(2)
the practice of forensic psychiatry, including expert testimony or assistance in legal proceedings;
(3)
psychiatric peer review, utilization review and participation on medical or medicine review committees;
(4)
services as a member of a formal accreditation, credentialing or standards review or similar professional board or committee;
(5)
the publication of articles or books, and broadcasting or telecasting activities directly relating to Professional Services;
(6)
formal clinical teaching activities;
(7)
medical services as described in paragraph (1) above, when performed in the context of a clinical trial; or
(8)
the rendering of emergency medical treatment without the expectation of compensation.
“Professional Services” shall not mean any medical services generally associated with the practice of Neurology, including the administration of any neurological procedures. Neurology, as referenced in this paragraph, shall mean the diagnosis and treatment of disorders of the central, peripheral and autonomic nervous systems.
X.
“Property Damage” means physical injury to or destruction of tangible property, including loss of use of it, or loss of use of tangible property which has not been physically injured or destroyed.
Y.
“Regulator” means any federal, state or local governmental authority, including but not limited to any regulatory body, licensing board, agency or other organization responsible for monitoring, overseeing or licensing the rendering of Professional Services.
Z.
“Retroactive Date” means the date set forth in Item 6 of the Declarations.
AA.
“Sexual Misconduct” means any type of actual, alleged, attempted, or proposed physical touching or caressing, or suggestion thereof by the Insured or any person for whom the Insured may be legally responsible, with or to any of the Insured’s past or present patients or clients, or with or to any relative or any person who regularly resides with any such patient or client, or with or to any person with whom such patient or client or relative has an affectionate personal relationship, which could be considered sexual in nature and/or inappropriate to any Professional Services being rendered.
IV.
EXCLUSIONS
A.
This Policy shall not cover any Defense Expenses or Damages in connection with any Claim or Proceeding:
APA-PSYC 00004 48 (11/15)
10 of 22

════

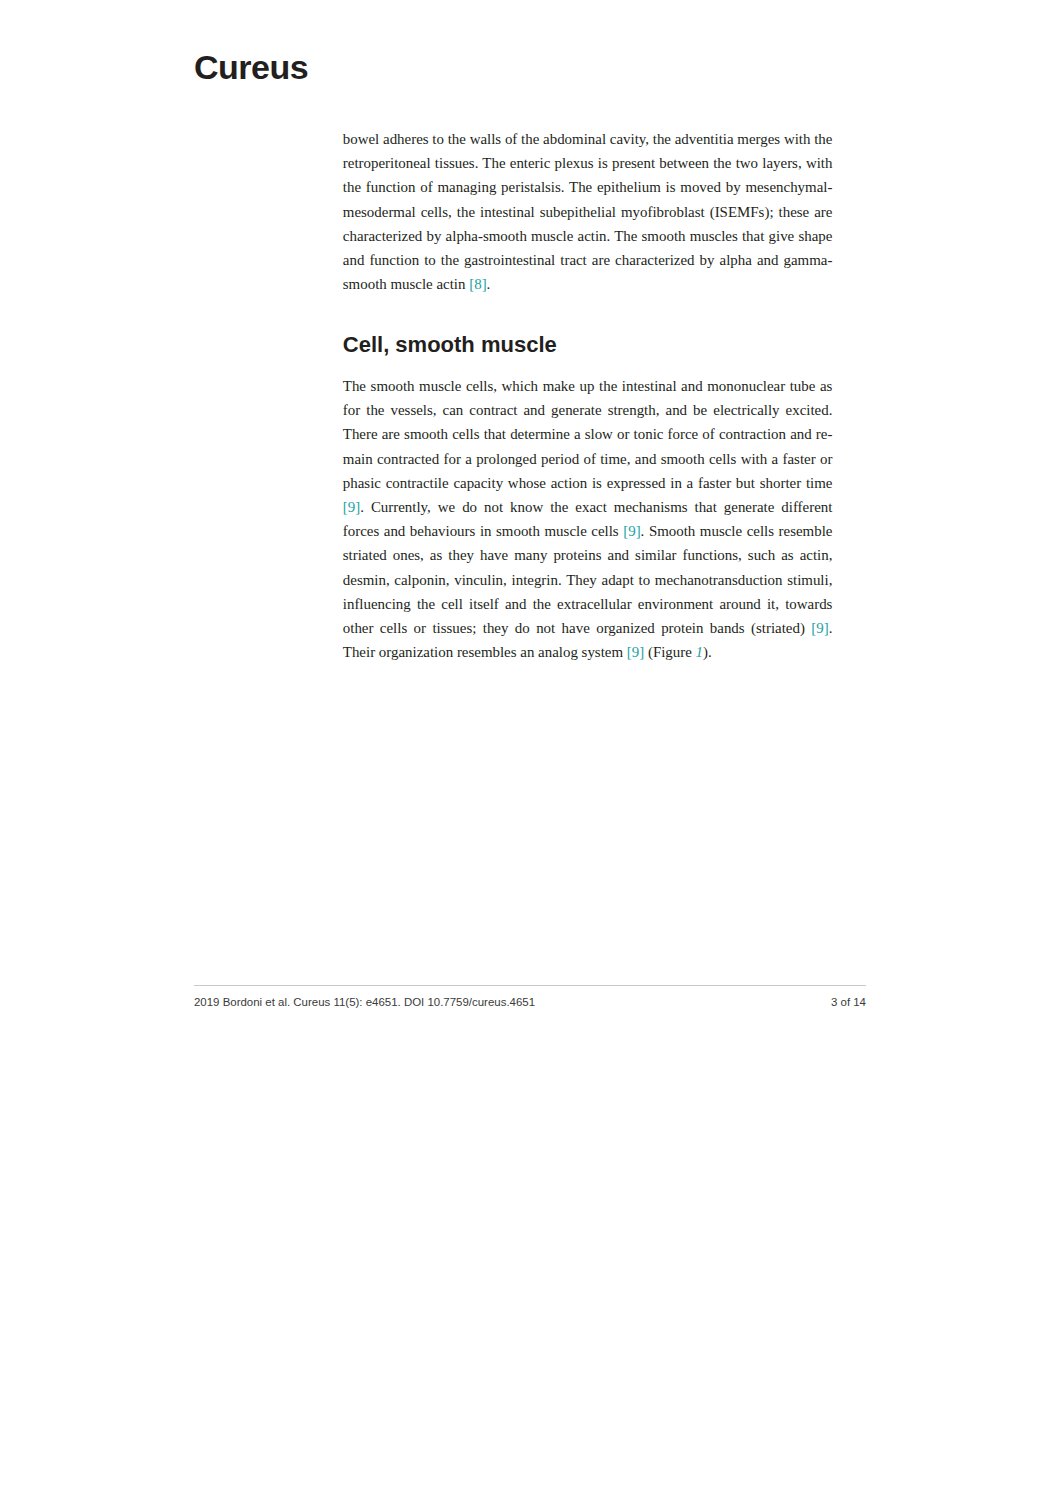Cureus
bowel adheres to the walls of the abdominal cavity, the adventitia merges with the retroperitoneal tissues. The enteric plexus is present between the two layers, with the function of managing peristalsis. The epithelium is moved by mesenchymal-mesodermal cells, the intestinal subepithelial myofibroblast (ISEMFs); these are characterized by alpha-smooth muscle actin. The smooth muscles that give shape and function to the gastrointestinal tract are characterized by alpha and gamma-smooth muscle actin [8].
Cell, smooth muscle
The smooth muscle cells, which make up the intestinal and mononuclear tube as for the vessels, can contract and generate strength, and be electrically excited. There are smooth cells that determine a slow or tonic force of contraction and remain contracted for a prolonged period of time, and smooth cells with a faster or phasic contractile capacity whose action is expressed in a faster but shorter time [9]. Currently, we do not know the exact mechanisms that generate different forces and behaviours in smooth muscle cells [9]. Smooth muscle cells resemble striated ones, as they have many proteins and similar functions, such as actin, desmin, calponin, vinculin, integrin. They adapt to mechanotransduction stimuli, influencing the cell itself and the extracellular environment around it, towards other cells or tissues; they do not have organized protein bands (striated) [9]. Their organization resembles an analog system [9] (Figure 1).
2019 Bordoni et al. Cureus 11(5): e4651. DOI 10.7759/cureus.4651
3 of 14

════

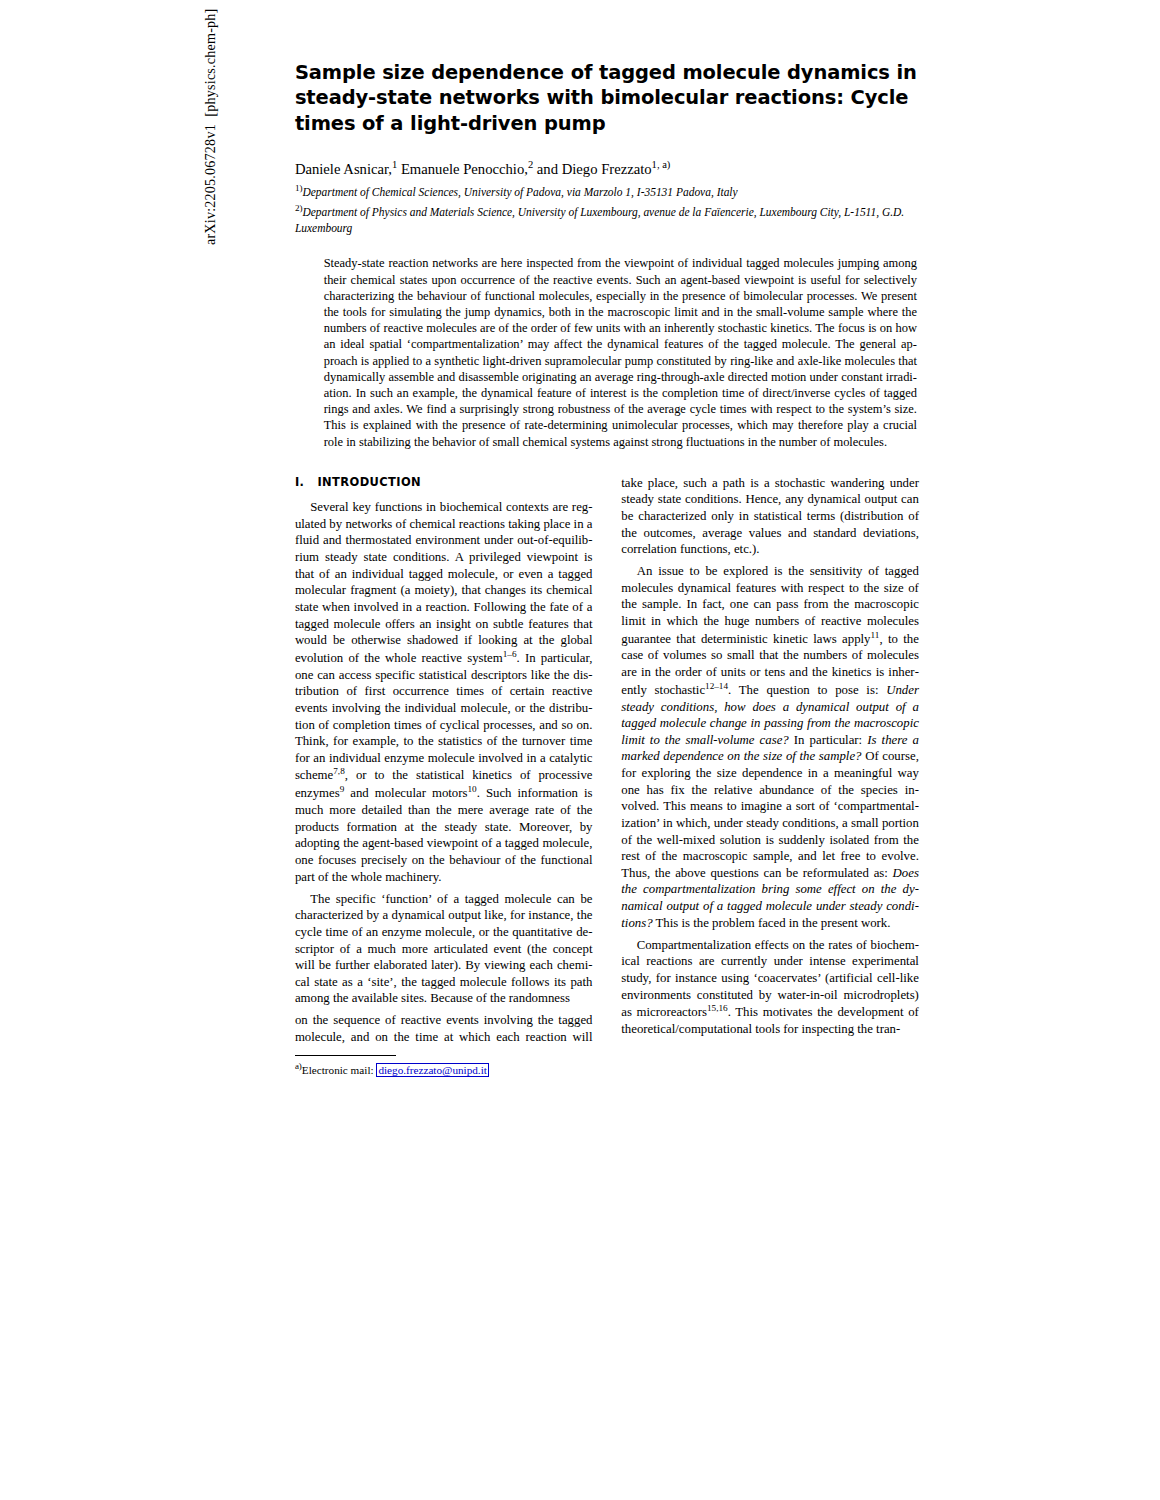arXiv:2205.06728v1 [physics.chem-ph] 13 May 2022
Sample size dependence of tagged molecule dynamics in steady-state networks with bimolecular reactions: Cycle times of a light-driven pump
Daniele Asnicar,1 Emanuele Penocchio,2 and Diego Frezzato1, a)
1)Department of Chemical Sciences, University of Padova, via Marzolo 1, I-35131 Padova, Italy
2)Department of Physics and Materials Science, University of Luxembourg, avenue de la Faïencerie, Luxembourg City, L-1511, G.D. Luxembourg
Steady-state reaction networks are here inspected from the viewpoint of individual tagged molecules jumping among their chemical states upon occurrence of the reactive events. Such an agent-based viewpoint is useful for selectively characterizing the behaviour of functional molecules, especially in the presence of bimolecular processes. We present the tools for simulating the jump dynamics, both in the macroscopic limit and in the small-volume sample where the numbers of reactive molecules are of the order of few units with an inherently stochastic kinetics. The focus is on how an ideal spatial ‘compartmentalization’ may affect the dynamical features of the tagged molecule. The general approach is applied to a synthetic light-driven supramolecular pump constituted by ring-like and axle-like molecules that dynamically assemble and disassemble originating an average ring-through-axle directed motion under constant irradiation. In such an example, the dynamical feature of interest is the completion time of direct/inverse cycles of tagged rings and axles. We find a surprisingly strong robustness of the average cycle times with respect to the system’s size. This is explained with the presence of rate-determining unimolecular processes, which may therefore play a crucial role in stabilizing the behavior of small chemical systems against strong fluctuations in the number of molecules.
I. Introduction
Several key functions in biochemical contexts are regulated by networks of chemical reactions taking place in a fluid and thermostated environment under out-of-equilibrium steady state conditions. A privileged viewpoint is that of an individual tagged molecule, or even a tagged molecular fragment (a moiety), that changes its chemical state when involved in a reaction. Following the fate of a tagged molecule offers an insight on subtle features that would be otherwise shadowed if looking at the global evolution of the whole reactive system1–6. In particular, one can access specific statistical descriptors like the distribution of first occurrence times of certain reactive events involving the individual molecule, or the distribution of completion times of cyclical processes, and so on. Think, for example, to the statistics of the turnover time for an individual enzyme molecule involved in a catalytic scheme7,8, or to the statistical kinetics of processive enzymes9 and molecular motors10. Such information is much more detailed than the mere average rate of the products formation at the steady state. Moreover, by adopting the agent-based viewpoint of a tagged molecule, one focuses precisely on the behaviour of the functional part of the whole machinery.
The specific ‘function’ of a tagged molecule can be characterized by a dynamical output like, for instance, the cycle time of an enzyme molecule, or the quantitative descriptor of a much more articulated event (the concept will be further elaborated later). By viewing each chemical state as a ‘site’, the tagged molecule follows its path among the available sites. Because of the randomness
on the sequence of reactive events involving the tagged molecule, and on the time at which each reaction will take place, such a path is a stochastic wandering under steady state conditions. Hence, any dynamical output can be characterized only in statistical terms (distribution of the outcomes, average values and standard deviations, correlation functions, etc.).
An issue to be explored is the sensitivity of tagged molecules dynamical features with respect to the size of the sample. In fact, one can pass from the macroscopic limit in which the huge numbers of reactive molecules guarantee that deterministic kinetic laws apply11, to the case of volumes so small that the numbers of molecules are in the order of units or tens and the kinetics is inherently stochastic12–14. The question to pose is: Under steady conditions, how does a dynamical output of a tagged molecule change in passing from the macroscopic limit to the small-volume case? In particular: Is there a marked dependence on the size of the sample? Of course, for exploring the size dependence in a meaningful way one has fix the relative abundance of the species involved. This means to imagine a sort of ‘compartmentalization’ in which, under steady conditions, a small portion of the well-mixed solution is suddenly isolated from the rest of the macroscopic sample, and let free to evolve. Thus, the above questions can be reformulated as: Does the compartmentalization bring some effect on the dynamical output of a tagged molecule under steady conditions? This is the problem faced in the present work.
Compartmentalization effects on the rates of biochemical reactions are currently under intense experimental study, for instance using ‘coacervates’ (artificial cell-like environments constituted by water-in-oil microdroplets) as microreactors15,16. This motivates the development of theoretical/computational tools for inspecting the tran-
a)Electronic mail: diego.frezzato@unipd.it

════

» **What you are asked to do**:
Output exactly one stretch of the listing: from the line containing "psychiatric peer review, utilization" through the line containing "the rendering of emergency", both end lines included.

» **Exercise response**:
psychiatric peer review, utilization review and participation on medical or medicine review committees;
(4)
services as a member of a formal accreditation, credentialing or standards review or similar professional board or committee;
(5)
the publication of articles or books, and broadcasting or telecasting activities directly relating to Professional Services;
(6)
formal clinical teaching activities;
(7)
medical services as described in paragraph (1) above, when performed in the context of a clinical trial; or
(8)
the rendering of emergency medical treatment without the expectation of compensation.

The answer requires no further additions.